The standards do not cover traceability or food safety either.
“In the wake of the horsemeat scandal the government must see that assured British food has merit,” said Ms Hegenbarth.
“Our standards can provide the traceability along the hospital food chain. The government must adopt this for hospital food.”
Alex Jackson of environmental pressure group Sustain echoed the NFU’s comments.
“The standards in their current form are flimsy and vague. Food buyers don’t have the guidance they need,” he said.
“The government backed down from its pledge to have food meet British farm-assured standards because it feared UK food would cost more.
“But this is wrong,” Mr Jackson insisted. “Hospitals have been able to save money by buying British and the reduction in transport costs both financially and to the environment are significant.”
Buying British saves money
He pointed out that the Royal Brompton Hospital saved 2% by buying only UK seasonal vegetables. Scaled up for the whole of the NHS, this would save £180,000 a year on fruit and vegetables alone.

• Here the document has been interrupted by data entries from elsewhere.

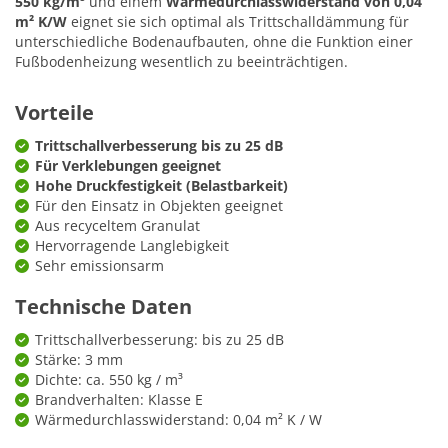
550 kg/m³
und einem
Wärmedurchlasswiderstand von 0,04
m² K/W
eignet sie sich optimal als Trittschalldämmung für
unterschiedliche Bodenaufbauten, ohne die Funktion einer
Fußbodenheizung wesentlich zu beeinträchtigen.
Vorteile
Trittschallverbesserung bis zu 25 dB
Für Verklebungen geeignet
Hohe Druckfestigkeit (Belastbarkeit)
Für den Einsatz in Objekten geeignet
Aus recyceltem Granulat
Hervorragende Langlebigkeit
Sehr emissionsarm
Technische Daten
Trittschallverbesserung: bis zu 25 dB
Stärke: 3 mm
Dichte: ca. 550 kg / m³
Brandverhalten: Klasse E
Wärmedurchlasswiderstand: 0,04 m² K / W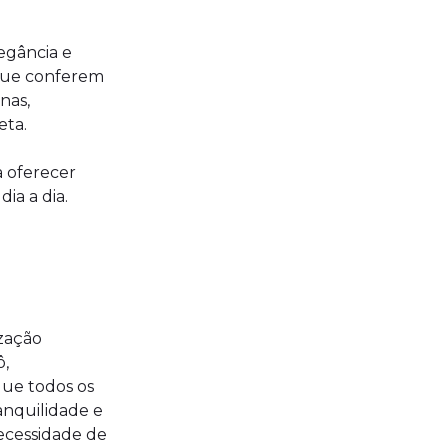
egância e
 que conferem
nas,
eta.
a oferecer
ia a dia.
ização
ô,
que todos os
anquilidade e
necessidade de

“Compass, the largest food chain company in the world, has argued publicly that mandatory government standards would simplify the procurement process, which would bring down costs to the taxpayer,” Mr Jackson added.
And he said that a government survey showed two-thirds of buyers cut costs by using locally produced food.
“All of the pressure groups are united that GBS should be extended to include hospitals and specify farm-assured standards to provide a boost for British farming,” he added.
“This is completely legal within EU law and would be effective in improving food standards. We must all press together for this and we support Farmers Weekly’s campaign,” Mr Jackson said.